The Emergence of Essential Sparsity in Large Pre-trained Models: The Weights that Matter

Part of Advances in Neural Information Processing Systems 36 (NeurIPS 2023) Main Conference Track

Bibtex Paper Supplemental


AJAY JAISWAL, Shiwei Liu, Tianlong Chen, Zhangyang "Atlas" Wang


Large pre-trained transformers are $\textit{show-stealer}$ in modern-day deep learning, and it becomes crucial to comprehend the parsimonious patterns that exist within them as they grow in scale. With exploding parameter counts, Lottery Ticket Hypothesis (LTH) and its variants, have lost their pragmatism in sparsifying them due to high computation and memory bottleneck of repetitive $\textit{train-prune-retrain}$ routine of iterative magnitude pruning (IMP) which worsens with increasing model size. In this paper, we comprehensively study $\textit{induced sparse patterns}$ across multiple large pre-trained vision and language transformers.
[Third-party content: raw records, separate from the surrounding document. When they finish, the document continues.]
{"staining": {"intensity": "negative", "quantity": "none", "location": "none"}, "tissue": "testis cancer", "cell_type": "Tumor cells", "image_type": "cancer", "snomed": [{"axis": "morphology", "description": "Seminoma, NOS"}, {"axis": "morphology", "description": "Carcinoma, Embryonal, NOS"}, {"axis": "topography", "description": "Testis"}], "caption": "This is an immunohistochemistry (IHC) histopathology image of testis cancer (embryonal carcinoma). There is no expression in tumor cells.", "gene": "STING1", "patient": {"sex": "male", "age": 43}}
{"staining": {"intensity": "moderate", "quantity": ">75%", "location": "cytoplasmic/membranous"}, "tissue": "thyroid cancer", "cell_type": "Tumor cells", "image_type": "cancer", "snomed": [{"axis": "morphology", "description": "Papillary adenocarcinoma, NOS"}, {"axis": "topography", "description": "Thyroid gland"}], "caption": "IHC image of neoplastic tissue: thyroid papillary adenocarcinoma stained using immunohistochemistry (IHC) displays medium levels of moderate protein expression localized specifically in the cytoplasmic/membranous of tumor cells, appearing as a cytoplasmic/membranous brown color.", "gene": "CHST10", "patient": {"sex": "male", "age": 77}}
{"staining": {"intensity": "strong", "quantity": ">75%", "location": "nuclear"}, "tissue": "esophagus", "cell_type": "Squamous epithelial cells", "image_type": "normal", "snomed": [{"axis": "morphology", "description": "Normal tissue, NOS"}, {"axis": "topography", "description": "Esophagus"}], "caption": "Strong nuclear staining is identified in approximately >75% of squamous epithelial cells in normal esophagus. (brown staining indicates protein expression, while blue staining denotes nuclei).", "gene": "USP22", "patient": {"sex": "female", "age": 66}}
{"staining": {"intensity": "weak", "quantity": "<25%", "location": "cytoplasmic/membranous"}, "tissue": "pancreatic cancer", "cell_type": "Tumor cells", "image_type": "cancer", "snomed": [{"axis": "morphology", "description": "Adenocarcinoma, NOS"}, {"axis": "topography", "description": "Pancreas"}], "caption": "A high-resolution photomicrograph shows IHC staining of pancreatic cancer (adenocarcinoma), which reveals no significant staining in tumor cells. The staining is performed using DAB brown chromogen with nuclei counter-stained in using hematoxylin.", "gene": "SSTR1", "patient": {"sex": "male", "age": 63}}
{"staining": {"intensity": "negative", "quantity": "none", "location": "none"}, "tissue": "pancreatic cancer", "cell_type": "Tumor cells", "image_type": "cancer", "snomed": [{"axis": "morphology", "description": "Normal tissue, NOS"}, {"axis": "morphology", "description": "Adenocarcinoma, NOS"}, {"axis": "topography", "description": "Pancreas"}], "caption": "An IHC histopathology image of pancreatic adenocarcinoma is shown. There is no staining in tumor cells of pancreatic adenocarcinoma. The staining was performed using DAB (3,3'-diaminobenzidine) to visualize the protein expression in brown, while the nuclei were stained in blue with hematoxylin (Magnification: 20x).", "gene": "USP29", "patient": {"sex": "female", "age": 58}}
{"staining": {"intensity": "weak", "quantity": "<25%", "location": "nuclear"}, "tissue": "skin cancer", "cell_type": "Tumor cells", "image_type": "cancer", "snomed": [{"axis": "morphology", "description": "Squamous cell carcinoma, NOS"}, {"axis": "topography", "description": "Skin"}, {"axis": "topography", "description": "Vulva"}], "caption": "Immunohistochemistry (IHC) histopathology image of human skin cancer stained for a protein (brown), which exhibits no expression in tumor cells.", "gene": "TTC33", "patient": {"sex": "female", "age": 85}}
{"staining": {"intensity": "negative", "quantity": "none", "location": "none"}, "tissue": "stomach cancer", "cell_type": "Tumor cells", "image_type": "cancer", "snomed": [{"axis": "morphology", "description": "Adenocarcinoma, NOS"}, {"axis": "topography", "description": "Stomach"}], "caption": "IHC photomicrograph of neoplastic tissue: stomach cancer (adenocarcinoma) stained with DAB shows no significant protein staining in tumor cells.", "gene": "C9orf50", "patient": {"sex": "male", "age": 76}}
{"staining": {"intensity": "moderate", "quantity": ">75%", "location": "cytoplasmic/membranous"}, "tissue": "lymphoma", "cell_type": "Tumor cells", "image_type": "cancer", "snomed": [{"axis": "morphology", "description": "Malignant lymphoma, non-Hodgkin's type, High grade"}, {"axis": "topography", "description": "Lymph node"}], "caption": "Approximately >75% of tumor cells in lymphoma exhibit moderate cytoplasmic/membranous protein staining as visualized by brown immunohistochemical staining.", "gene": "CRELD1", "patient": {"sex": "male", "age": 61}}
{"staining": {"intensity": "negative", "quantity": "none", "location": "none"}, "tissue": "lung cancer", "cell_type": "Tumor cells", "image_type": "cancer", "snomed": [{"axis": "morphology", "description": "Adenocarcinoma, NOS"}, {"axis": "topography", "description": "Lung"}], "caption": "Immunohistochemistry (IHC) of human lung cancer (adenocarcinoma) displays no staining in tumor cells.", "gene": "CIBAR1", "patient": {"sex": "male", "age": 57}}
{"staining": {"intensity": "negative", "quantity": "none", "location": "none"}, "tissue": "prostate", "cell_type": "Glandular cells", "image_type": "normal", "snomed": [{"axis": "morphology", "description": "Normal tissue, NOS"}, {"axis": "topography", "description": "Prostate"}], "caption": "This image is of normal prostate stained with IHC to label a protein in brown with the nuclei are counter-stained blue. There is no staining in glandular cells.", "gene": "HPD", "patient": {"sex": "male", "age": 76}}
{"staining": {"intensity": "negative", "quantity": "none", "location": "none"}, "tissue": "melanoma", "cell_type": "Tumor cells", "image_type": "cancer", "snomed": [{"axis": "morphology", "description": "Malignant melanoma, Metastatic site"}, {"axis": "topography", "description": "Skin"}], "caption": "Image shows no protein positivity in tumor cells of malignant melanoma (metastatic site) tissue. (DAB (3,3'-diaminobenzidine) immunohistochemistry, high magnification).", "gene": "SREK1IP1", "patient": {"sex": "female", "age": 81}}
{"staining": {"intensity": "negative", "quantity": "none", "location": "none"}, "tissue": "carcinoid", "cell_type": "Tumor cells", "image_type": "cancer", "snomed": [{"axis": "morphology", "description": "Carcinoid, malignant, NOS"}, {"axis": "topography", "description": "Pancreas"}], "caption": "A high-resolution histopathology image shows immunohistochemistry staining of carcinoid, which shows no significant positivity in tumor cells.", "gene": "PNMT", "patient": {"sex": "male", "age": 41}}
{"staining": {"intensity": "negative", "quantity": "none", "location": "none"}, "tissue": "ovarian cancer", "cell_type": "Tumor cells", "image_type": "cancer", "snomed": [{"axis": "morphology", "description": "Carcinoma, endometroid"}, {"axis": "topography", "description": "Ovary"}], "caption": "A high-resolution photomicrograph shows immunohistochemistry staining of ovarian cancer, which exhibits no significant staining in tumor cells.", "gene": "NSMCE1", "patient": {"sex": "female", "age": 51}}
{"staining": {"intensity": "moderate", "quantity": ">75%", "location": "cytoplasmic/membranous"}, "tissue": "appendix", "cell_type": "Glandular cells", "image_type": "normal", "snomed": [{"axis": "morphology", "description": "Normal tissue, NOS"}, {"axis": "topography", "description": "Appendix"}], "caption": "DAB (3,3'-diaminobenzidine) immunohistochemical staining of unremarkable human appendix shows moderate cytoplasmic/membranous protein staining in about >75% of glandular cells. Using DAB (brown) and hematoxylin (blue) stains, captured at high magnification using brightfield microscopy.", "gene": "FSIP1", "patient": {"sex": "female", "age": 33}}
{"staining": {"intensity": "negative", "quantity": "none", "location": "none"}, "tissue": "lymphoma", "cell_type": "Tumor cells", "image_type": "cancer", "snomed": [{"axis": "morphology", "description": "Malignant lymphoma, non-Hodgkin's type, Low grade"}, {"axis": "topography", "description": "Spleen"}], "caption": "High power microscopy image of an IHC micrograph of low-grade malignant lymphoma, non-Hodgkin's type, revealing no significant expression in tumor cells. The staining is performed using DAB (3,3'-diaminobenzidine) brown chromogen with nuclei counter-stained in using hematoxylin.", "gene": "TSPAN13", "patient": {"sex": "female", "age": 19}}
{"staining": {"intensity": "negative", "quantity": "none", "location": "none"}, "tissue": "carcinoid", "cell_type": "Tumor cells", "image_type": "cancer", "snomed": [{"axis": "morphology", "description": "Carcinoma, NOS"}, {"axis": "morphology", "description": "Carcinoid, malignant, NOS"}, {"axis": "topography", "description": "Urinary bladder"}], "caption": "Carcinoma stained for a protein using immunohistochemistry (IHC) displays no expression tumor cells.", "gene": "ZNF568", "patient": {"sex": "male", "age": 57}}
We propose the existence of -- $\textbf{essential sparsity}$ defined with a $\textbf{sharp dropping point}$ beyond which the performance declines much faster w.r.t the rise of sparsity level, when we directly remove weights with the smallest magnitudes in $\textbf{one-shot}$. We also present an intriguing emerging phenomenon of $\textbf{abrupt sparsification}$ during the pre-training of BERT, i.e., BERT suddenly becomes heavily sparse in pre-training after certain iterations. Moreover, our observations also indicate a $\textbf{counter-intuitive}$ finding that BERT trained with a larger amount of pre-training data tends to have a better ability to condense knowledge in comparatively relatively fewer parameters. Lastly, we investigate the effect of the pre-training loss on essential sparsity and discover that self-supervised learning (SSL) objectives trigger stronger emergent sparsification properties than supervised learning (SL). All our codes will be publicly available.